A bunch of shell companies with no operations or products were suddenly worth billions just because someone important said, “Trust me, I’ll find something big.”

Now after everything, SPACs are back. Yes, the same investment vehicles that made and lost fortunes faster than you can say "JACK ROBINSON" are once again convincing investors. But before we proceed, let’s unpack what this really means and who is actually benefiting.

SPAC stands for Special-Purpose Acquisition Company. Think of it as an empty gift box that promises to contain something amazing later. Here’s how it works:

  1. A well-known investor (the “sponsor”) raises money from the public by listing a shell company on the stock exchange.
  1. This shell company has no operations its sole purpose is to find a private company to merge with.
  1. If and when the SPAC finds a target (say, a startup or futuristic tech firm), the two merge, and the private company becomes public without going through the traditional IPO process.

Sounds clever? It is. But clever doesn’t always mean wise.

During the COVID-19 era, SPACs exploded. Celebrities, tech tycoons, and hedge fund managers all jumped on board. There was a gold rush mentality everyone wanted in. Some companies that went public through SPACs performed well. But also many did not.

Investors who bought in early often cashed out before things soured.
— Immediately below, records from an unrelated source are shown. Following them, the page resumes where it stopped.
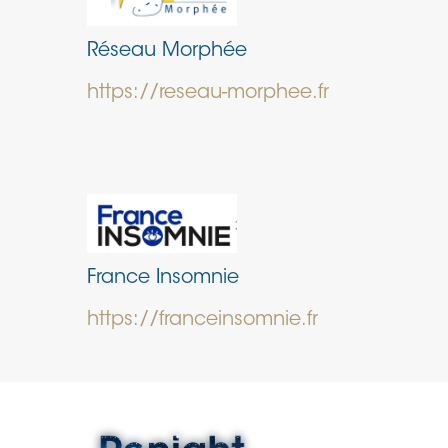
Réseau Morphée
https://reseau-morphee.fr
France Insomnie
https://franceinsomnie.fr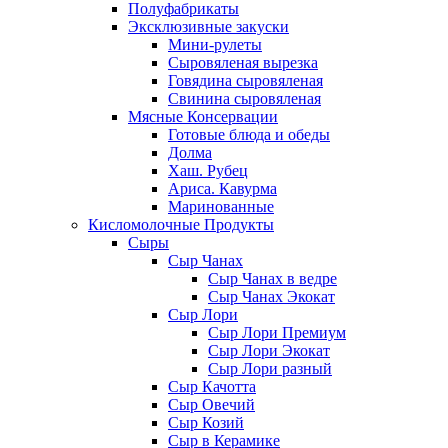
Полуфабрикаты
Эксклюзивные закуски
Мини-рулеты
Сыровяленая вырезка
Говядина сыровяленая
Свинина сыровяленая
Мясные Консервации
Готовые блюда и обеды
Долма
Хаш. Рубец
Ариса. Кавурма
Маринованные
Кисломолочные Продукты
Сыры
Сыр Чанах
Сыр Чанах в ведре
Сыр Чанах Экокат
Сыр Лори
Сыр Лори Премиум
Сыр Лори Экокат
Сыр Лори разный
Сыр Качотта
Сыр Овечий
Сыр Козий
Сыр в Керамике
But average retail investors those who bought into the dream were left holding the bag when stock prices tumbled. According to a Harvard Law School study, the average post-merger SPAC lost over 30% within a year.

You’d think that kind of track record would bury the SPAC for good. But here we are in 2025, and they are back. Chamath Palihapitiya one of the original SPAC kings is back in the headlines. So are dozens of others. Why?

Because for those in the game sponsors, bankers, lawyers. SPACs are still incredibly profitable. Sponsors typically get a 20% cut of shares for free. Advisors collect millions in fees. Even if the end company fails, the people who put the deal together already got paid.

It’s Wall Street’s version of “heads I win, tails you lose.” The system rewards dealmakers, not outcomes.